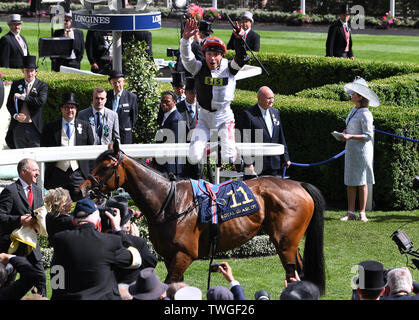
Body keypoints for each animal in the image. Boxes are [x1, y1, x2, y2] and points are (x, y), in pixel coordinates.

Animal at [79, 141, 328, 296]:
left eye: (106, 165)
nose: (82, 189)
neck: (170, 202)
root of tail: (299, 185)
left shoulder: (184, 255)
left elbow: (170, 285)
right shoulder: (169, 256)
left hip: (285, 243)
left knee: (293, 273)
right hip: (288, 243)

═══

Work to be completed:
The answer is the line with "left elbow: (170, 285)" plus every line after it, printed exactly as they appear above.

Response area:
left elbow: (170, 285)
right shoulder: (169, 256)
left hip: (285, 243)
left knee: (293, 273)
right hip: (288, 243)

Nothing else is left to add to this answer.